- Problem description -
Report each line in the items below that contains the string "para", matching upper and lower case exactly.

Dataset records
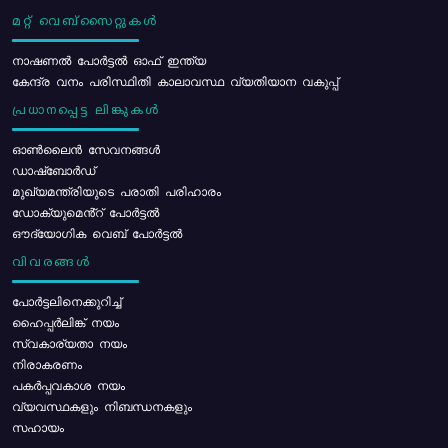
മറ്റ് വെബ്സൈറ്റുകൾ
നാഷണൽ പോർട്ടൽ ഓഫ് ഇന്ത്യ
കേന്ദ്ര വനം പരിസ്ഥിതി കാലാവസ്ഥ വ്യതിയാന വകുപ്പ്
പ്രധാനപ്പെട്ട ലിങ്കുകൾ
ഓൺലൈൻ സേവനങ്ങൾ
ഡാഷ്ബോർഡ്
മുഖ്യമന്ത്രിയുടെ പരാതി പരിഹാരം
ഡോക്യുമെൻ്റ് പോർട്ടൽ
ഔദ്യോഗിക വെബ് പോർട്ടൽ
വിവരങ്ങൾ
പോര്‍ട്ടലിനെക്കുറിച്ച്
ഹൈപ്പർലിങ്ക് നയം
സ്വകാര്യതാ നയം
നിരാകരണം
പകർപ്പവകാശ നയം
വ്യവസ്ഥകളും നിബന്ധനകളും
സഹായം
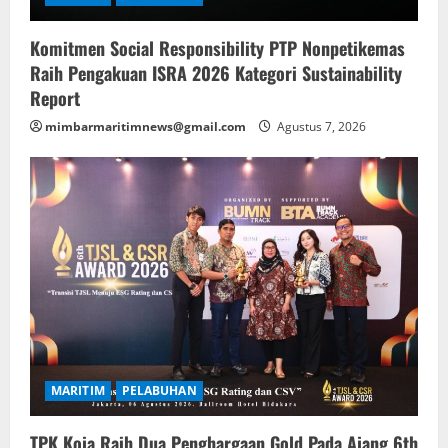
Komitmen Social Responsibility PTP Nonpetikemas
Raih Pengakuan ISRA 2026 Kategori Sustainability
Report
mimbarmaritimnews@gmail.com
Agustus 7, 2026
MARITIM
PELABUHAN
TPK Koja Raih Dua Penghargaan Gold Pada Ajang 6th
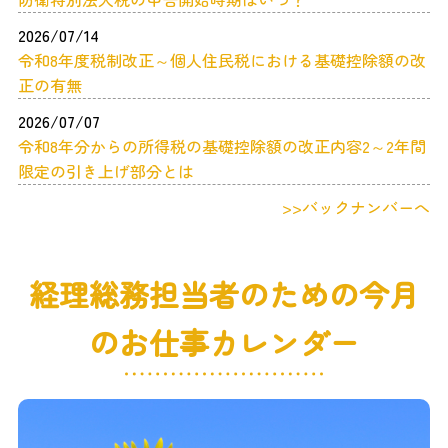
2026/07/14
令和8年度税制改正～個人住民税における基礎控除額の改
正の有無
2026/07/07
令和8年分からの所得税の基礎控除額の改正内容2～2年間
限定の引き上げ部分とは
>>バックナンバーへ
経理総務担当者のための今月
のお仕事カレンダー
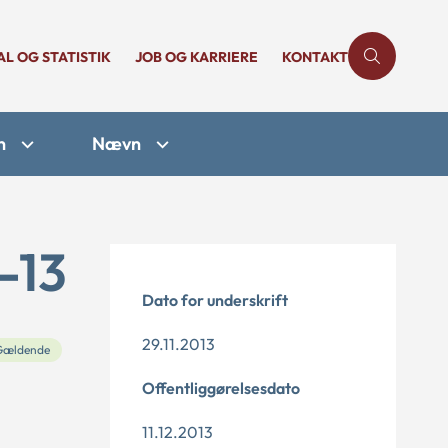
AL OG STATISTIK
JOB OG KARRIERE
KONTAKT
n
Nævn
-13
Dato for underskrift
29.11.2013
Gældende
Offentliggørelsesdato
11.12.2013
---
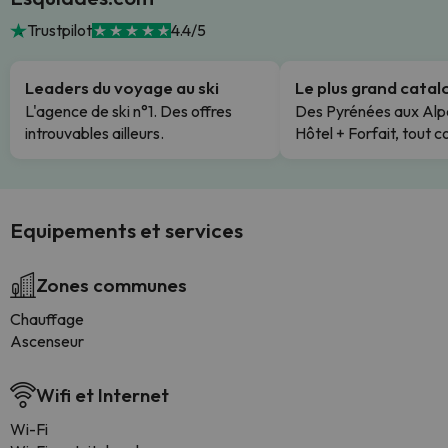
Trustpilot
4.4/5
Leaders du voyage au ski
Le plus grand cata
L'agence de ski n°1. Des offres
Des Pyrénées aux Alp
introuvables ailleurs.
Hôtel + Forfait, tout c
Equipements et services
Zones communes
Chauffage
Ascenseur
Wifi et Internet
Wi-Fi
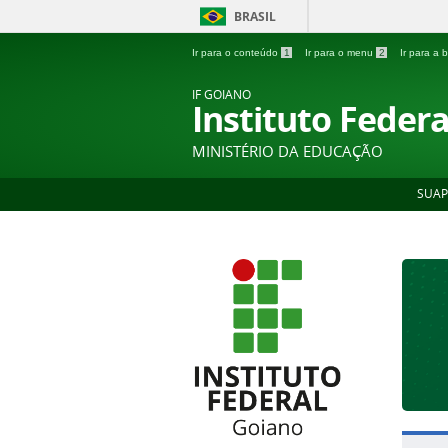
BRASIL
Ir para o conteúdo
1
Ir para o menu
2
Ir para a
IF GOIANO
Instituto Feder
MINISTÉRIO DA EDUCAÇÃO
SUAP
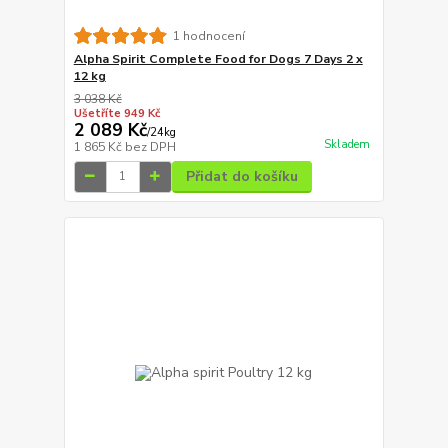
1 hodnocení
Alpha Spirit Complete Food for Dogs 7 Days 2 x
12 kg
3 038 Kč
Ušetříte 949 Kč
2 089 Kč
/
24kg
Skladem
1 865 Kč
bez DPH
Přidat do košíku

- Response -
Ir para o conteúdo
Ir para o menu
Ir para a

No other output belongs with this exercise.